@Manbearcat the three examples:
Undertake a Perilous Journey
The party was needing to travel 5 days through the cavernous tunnels that linked the last bastion of the subterranean dwarven empire, Darrowhold, to the ancient and abandoned ancestral crypt. The cleric took the roll of the trailblazer and succeeded with a 10+. The barbarian took the roll of the scout and got a 7-9. The fighter was the quartermaster and failed with a 1-6.
The cleric got them to the crypt in 5 days. When the barbarian got them to the crypt, he lead them right into a mining operation with a dozen derro - because it wasn't a hard failure I said that it wasn't an ambush, just a straight up fight. The quartermaster who failed ended up getting his pack caught on a stalagmite, ripping open the bag, and having half their food spill into a pool of water, ruining it. Luckily, the group over-prepared so they would still have enough food as long as they didn't linger in their exploration of the crypt or get lost on the way back.
Parley
Most of the time the group wants to parley, it's actually a Charisma Defy Danger as they are just trying to sweet talk a guard with nothing to offer. A recent case was the group sought out the dwarven thane to request a runesmith to accompany them back to their home city to repair a situation. They offered a pact between the home city and the dwarves, but got a 7-9 result. The thane said that he would agree to their offer, only after the party recovered an heirloom treasure from the ancestral crypts (see above).
Combat
This is one of the most recent and egregious examples. (It's been a couple weeks, so I'll try to remember everything.) The party was exploring the crypt and found in the central chamber was a pile of bones and there was an invisible lich standing nearby. The group had heard of a skeletal dragon in the area, so the cleric cast True Seeing and instantly saw the lich. The bones animated and became a dragonbone.

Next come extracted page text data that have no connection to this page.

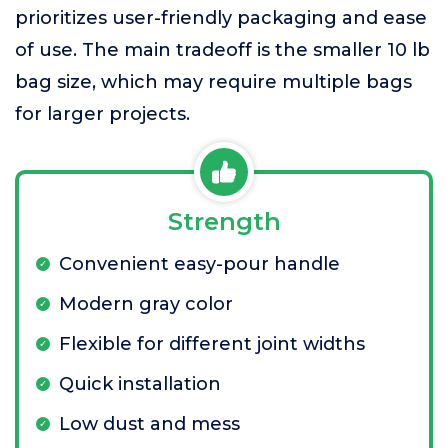
prioritizes user-friendly packaging and ease
of use. The main tradeoff is the smaller 10 lb
bag size, which may require multiple bags
for larger projects.
Strength
Convenient easy-pour handle
Modern gray color
Flexible for different joint widths
Quick installation
Low dust and mess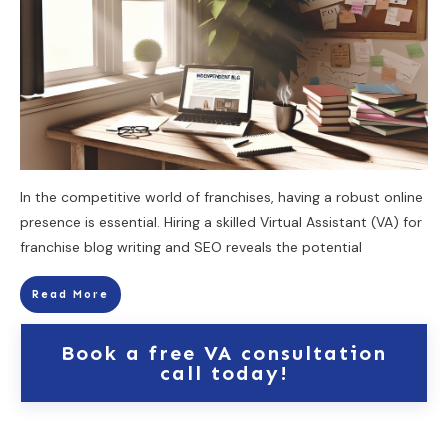
In the competitive world of franchises, having a robust online
presence is essential. Hiring a skilled Virtual Assistant (VA) for
franchise blog writing and SEO reveals the potential
Read More
Book a free VA consultation
call today!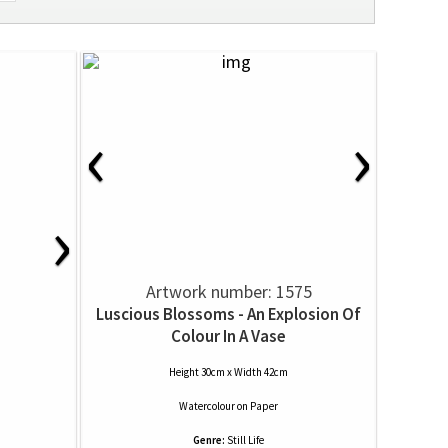
‹
›
›
Artwork number: 1575
Luscious Blossoms - An Explosion Of
Colour In A Vase
Height 30cm x Width 42cm
Watercolour
on
Paper
Genre:
Still Life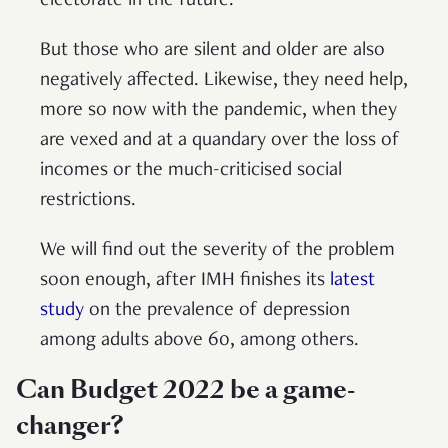
electorate in the future.
But those who are silent and older are also
negatively affected. Likewise, they need help,
more so now with the pandemic, when they
are vexed and at a quandary over the loss of
incomes or the much-criticised social
restrictions.
We will find out the severity of the problem
soon enough, after IMH finishes its
latest
study
on the prevalence of depression
among adults above 60, among others.
Can Budget 2022 be a game-
changer?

Barbarian charges and demolishes the dragonbone in two rounds, rolling so well the dragonbone doesn't get a chance to do a move on him. (Like getting a 12 and a 13). But even if it did, the fighter had a defend action to soften the blows on the barbarian.

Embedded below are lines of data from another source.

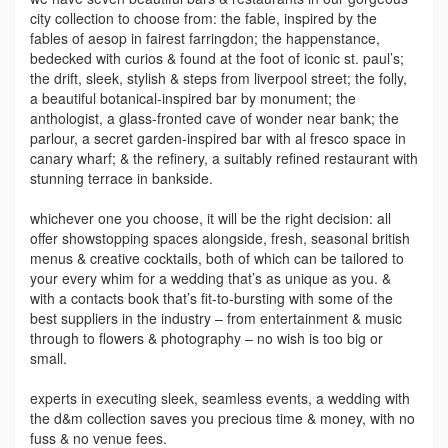
city collection to choose from: the fable, inspired by the
fables of aesop in fairest farringdon; the happenstance,
bedecked with curios & found at the foot of iconic st. paul’s;
the drift, sleek, stylish & steps from liverpool street; the folly,
a beautiful botanical-inspired bar by monument; the
anthologist, a glass-fronted cave of wonder near bank; the
parlour, a secret garden-inspired bar with al fresco space in
canary wharf; & the refinery, a suitably refined restaurant with
stunning terrace in bankside.
whichever one you choose, it will be the right decision: all
offer showstopping spaces alongside, fresh, seasonal british
menus & creative cocktails, both of which can be tailored to
your every whim for a wedding that’s as unique as you. &
with a contacts book that’s fit-to-bursting with some of the
best suppliers in the industry – from entertainment & music
through to flowers & photography – no wish is too big or
small.
experts in executing sleek, seamless events, a wedding with
the d&m collection saves you precious time & money, with no
fuss & no venue fees.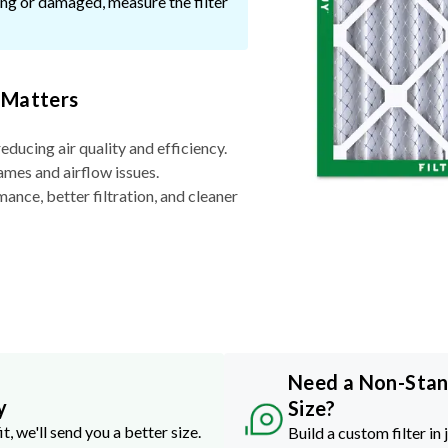
ssing or damaged, measure the filter
 Matters
reducing air quality and efficiency.
ames and airflow issues.
nce, better filtration, and cleaner
Need a Non-Sta
y
Size?
it, we'll send you a better size.
Build a custom filter in 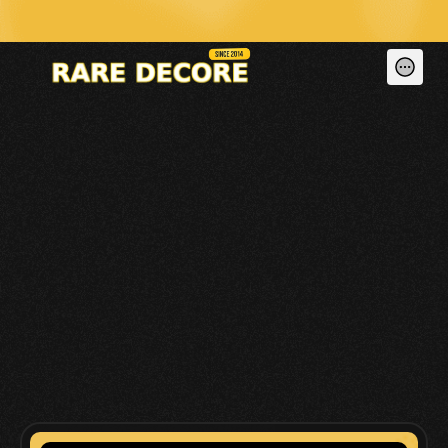
🚀 We Don’t Just Build Dead Websites — We Run, Maintain & Generate Le
CONTACT US 
BELOW!
READY TO BRING YOUR VISION TO LIFE? 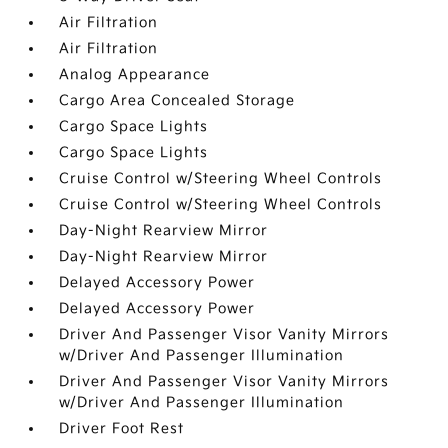
Air Filtration
Air Filtration
Analog Appearance
Cargo Area Concealed Storage
Cargo Space Lights
Cargo Space Lights
Cruise Control w/Steering Wheel Controls
Cruise Control w/Steering Wheel Controls
Day-Night Rearview Mirror
Day-Night Rearview Mirror
Delayed Accessory Power
Delayed Accessory Power
Driver And Passenger Visor Vanity Mirrors
w/Driver And Passenger Illumination
Driver And Passenger Visor Vanity Mirrors
w/Driver And Passenger Illumination
Driver Foot Rest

The lich calls forth a horde of ravenous ghouls. Cleric turns undead with a 10+. All the ghouls run away, lich is dazed. Something happens (I forget what) to make the lich visible - maybe the dust from the dragonbone is thrown over it or something. Fighter and Barbarian can see the lich now. They hack him to pieces before he gets an attack.
No one ever rolls poorly enough for me to get a DM move. Or if they do, they have powers to "turn danger against itself."